When thinking about the concept of being a good leader, I don’t know about you but “corporate” seems to be one of my first associations. But Kip Tindell, Chairman and CEO of The Container Store, offered a gem of information about leadership that made me realize that the important qualities of leadership apply to a broad base of people – well, in fact, to human beings in general.
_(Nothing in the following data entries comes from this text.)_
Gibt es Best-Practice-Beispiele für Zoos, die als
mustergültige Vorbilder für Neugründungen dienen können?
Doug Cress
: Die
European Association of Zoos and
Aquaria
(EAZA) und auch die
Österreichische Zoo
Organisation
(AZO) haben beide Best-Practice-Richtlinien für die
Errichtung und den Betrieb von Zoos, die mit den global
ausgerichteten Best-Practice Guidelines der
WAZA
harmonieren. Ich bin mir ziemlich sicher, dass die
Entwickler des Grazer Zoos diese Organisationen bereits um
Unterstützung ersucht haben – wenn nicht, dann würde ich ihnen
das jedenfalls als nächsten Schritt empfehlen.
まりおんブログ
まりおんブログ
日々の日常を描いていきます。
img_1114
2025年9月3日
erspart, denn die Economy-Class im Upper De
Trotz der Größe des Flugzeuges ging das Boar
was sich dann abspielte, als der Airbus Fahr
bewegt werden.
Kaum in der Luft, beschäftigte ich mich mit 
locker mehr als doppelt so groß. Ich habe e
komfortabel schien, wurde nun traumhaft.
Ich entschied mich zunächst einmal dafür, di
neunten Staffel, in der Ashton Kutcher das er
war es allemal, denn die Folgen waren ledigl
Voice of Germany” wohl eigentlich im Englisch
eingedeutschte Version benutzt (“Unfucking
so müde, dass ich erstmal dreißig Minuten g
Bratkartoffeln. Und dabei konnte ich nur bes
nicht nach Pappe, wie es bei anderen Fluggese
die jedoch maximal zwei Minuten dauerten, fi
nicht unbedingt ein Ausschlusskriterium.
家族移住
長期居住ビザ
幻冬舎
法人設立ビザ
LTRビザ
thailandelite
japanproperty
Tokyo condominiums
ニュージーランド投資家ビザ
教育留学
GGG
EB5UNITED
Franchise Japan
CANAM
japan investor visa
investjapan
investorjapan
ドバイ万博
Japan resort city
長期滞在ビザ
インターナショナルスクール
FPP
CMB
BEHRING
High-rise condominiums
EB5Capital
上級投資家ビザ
See if you agree after reading the following quote from Tindell, which was in the October 2014 edition of the Southwest Airlines magazine:
“While I certainly value intellectual intelligence, a capable leader must also possess emotional intelligence. I think that’s the key to being really successful. These individuals keep their egos in check and remain sensitive to the needs of others. Instead of being driven by deep-seated insecurities, emotionally intelligent leaders are comfortable surrounding themselves with people who are better than they are in certain areas, and they rank high on Maslow’s hierarchy of needs where self-esteem, awareness, honesty and objectivity are concerned. Business is not a zero-sum game. In other words, someone else doesn’t have to lose in order for you to win. The best leaders both understand and embrace that type of thinking.”
Now, re-read this quote, replacing the word “leader” with “human being” and the word “business” with “life.” Wow! Sit back and think on that for a while.
It doesn’t matter who you are – a corporate CEO or an elementary school teacher, a retail manager or shift supervisor, a parent caring for children or virtually anyone who oversees or cares for others (each of us cares for someone at some point) – the qualities that embody emotional intelligence can and should be cultivated. We owe it to ourselves, to others and to our species.